Yes, the bulls have a fair point that some of the June damage was macro, not thematic. Higher yields and a stronger jobs print can compress long-duration growth multiples across the board, and the AI capex cycle is plainly still alive if you look at Nvidia’s quarter, Broadcom’s AI revenue, or the capacity commentary from TSMC and ASML. But that counterargument actually strengthens the main takeaway: if the macro backdrop is less forgiving, then stock selection matters even more. In a zero-friction tape, almost every AI-linked semiconductor can levitate. In a harder tape, the market starts asking who controls supply, who owns the platform, and who can show the earnings now.
That is why we think the right analogy is not “the bubble burst,” but “the sorting phase began.” Late-cycle infrastructure booms often narrow before they end. The market keeps paying for the picks-and-shovels businesses with real bottleneck power while cutting down the names whose AI case is more derivative, more cyclical, or simply priced too richly for the proof on hand. The June tape looked brutal because the entire complex sold off together for a day. The rebound looked revealing because leadership quickly reconcentrated in the companies with the strongest claim on actual AI economics.

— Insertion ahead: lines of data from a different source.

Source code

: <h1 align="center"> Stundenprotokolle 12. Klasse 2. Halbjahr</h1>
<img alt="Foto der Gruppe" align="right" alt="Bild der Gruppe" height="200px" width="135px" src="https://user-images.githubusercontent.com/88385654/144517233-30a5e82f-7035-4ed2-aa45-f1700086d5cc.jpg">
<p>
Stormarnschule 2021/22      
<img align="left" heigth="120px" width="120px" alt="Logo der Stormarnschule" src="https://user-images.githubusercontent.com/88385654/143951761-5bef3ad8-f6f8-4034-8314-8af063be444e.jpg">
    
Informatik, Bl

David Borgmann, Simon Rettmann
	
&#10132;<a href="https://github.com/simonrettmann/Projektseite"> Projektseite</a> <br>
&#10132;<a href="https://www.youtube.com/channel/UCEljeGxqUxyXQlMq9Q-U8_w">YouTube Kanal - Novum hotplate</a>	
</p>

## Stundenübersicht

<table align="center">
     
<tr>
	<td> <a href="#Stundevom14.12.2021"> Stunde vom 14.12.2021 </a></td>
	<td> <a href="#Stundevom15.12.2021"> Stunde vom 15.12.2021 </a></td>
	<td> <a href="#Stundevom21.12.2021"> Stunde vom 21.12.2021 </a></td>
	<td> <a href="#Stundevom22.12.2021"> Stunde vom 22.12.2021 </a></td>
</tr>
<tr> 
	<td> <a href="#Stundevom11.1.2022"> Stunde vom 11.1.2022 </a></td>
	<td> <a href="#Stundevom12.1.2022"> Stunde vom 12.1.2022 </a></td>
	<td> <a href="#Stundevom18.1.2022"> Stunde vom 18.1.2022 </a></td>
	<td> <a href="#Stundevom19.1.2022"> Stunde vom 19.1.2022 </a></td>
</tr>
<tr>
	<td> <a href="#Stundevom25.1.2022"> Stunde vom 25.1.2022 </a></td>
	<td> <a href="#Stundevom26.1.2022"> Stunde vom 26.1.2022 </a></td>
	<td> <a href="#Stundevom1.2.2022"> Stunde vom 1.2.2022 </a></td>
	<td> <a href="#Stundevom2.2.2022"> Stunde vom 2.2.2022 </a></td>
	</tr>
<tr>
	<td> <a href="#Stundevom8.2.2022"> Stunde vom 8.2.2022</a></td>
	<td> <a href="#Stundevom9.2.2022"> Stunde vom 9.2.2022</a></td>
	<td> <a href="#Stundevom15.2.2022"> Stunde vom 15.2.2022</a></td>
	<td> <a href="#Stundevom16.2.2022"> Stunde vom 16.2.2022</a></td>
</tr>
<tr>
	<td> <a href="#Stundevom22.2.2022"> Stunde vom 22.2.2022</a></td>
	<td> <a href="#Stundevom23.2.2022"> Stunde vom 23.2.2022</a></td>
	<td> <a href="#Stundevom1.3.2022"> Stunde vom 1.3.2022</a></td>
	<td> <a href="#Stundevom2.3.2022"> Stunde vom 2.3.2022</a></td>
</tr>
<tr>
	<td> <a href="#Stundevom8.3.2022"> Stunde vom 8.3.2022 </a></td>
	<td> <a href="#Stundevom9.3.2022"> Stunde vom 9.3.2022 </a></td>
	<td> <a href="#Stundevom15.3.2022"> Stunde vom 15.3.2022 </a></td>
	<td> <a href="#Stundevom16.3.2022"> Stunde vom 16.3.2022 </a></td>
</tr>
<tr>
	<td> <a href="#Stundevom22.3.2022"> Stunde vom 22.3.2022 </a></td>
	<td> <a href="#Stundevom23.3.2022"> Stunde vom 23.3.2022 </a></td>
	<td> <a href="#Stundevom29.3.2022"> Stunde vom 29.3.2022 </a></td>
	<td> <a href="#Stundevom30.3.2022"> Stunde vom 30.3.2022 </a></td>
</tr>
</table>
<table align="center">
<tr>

The bottom line is simple: the AI trade still works, but it no longer works evenly. Premium multiples are likely to hold best for companies that can point to visible monetization, constrained supply, and platform leverage — the businesses selling the compute, the manufacturing capacity, and the tools the ecosystem cannot easily replace.
What would change our mind? A real deterioration in demand signals from the infrastructure leaders, not just a valuation wobble in the broader chip complex. If Nvidia’s data center growth rolled over, if Broadcom’s AI bookings stopped converting, or if TSMC and ASML backed away from their capacity outlooks, then the thesis would be in trouble. Until then, this looks less like the end of AI leadership than a much harsher admissions process.
Our take, not advice. This is opinion commentary — informational only, not personalized investment recommendations. Markets carry risk. Do your own research and consider your own situation before any trade.